**Task 1:** Repeat, line for line and without alteration, the alphaTex notation in the record that appears after the memoir below.

**Provided text:**
++++++++++++++++++++

What I liked to do as a kid: My best friend Carole and I used to give circuses all the time. We got her Dad to build a whole trapeze system in a tree and we'd fly around from branch to branch and do tricks. We had an animal act too. My dog Suzy. We would dress her in skirts and stuff and even a hat and then teach her how to jump through hoops. One day my Aunt Eleanor came driving down the road and Suzy popped out through a hedge in a tutu and my mom’s hat. Aunt Eleanor nearly had a heart attack!

School: School was not among my favorite things. I went to a very strict all-girl school. All the teachers were creakingly old ladies with baggy stockings—except two: My eighth grade teacher was young and nice and very smart. Her name was Mrs. Oldham. Madame Hendren was my French teacher. She was older but chic. No baggy stockings and she wore elegant scarves and humongous brooches, and had had several husbands and countless boyfriends, and she told us all about them. I think Charles De Gaulle had been one of her boyfriends. If you don’t know who he was, look it up.

College: In grade school and high school, nobody thought I was especially smart. I must have been a late bloomer. But I did bloom in college. I went to the University of Michigan and got lots of A’s. I loved English. I became an English major. I loved Victorian literature and Romantic poetry and Renaissance literature and just about any kind of literature anyone could imagine.

My first job: A really stupid one—writing for a fashion magazine. Let’s skip that phase of my life.

++++++++++++++++++++

**Task 2:** Reproduce verbatim the passage of the memoir running from "College: In grade" to "of my life.".

++++++++++++++++++++

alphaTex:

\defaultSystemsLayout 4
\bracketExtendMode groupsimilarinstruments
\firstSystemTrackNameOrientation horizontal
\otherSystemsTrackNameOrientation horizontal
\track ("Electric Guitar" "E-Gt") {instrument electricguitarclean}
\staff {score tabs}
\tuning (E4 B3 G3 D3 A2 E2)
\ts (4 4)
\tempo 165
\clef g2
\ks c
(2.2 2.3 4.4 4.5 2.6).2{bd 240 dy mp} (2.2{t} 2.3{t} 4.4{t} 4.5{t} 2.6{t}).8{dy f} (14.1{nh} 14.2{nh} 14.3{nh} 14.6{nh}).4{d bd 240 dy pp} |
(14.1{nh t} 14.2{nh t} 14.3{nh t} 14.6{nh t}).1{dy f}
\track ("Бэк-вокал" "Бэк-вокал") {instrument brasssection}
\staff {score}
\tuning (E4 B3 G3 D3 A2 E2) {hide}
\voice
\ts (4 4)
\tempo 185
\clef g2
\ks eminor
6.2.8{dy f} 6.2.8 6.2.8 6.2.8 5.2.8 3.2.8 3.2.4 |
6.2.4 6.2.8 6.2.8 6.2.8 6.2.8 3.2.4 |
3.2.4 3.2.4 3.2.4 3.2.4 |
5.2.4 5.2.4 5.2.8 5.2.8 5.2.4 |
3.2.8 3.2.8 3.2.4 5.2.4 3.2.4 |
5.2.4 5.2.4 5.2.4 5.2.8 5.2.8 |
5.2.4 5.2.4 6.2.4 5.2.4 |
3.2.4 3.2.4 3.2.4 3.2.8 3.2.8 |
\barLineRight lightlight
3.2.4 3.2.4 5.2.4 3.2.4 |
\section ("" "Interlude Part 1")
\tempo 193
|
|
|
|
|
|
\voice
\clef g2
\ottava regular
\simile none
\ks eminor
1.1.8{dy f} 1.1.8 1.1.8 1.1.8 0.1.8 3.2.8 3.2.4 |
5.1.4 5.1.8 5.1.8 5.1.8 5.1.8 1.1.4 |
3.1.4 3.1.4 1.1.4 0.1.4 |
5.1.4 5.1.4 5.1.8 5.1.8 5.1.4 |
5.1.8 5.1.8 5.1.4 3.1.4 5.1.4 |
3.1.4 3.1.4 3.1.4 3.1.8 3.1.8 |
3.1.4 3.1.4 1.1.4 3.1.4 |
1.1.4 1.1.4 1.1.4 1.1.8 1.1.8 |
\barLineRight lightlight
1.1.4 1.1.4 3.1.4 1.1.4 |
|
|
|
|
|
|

++++++++++++++++++++

**Reply 1:**
alphaTex:

\defaultSystemsLayout 4
\bracketExtendMode groupsimilarinstruments
\firstSystemTrackNameOrientation horizontal
\otherSystemsTrackNameOrientation horizontal
\track ("Electric Guitar" "E-Gt") {instrument electricguitarclean}
\staff {score tabs}
\tuning (E4 B3 G3 D3 A2 E2)
\ts (4 4)
\tempo 165
\clef g2
\ks c
(2.2 2.3 4.4 4.5 2.6).2{bd 240 dy mp} (2.2{t} 2.3{t} 4.4{t} 4.5{t} 2.6{t}).8{dy f} (14.1{nh} 14.2{nh} 14.3{nh} 14.6{nh}).4{d bd 240 dy pp} |
(14.1{nh t} 14.2{nh t} 14.3{nh t} 14.6{nh t}).1{dy f}
\track ("Бэк-вокал" "Бэк-вокал") {instrument brasssection}
\staff {score}
\tuning (E4 B3 G3 D3 A2 E2) {hide}
\voice
\ts (4 4)
\tempo 185
\clef g2
\ks eminor
6.2.8{dy f} 6.2.8 6.2.8 6.2.8 5.2.8 3.2.8 3.2.4 |
6.2.4 6.2.8 6.2.8 6.2.8 6.2.8 3.2.4 |
3.2.4 3.2.4 3.2.4 3.2.4 |
5.2.4 5.2.4 5.2.8 5.2.8 5.2.4 |
3.2.8 3.2.8 3.2.4 5.2.4 3.2.4 |
5.2.4 5.2.4 5.2.4 5.2.8 5.2.8 |
5.2.4 5.2.4 6.2.4 5.2.4 |
3.2.4 3.2.4 3.2.4 3.2.8 3.2.8 |
\barLineRight lightlight
3.2.4 3.2.4 5.2.4 3.2.4 |
\section ("" "Interlude Part 1")
\tempo 193
|
|
|
|
|
|
\voice
\clef g2
\ottava regular
\simile none
\ks eminor
1.1.8{dy f} 1.1.8 1.1.8 1.1.8 0.1.8 3.2.8 3.2.4 |
5.1.4 5.1.8 5.1.8 5.1.8 5.1.8 1.1.4 |
3.1.4 3.1.4 1.1.4 0.1.4 |
5.1.4 5.1.4 5.1.8 5.1.8 5.1.4 |
5.1.8 5.1.8 5.1.4 3.1.4 5.1.4 |
3.1.4 3.1.4 3.1.4 3.1.8 3.1.8 |
3.1.4 3.1.4 1.1.4 3.1.4 |
1.1.4 1.1.4 1.1.4 1.1.8 1.1.8 |
\barLineRight lightlight
1.1.4 1.1.4 3.1.4 1.1.4 |
|
|
|
|
|
|

**Reply 2:**
College: In grade school and high school, nobody thought I was especially smart. I must have been a late bloomer. But I did bloom in college. I went to the University of Michigan and got lots of A’s. I loved English. I became an English major. I loved Victorian literature and Romantic poetry and Renaissance literature and just about any kind of literature anyone could imagine.

My first job: A really stupid one—writing for a fashion magazine. Let’s skip that phase of my life.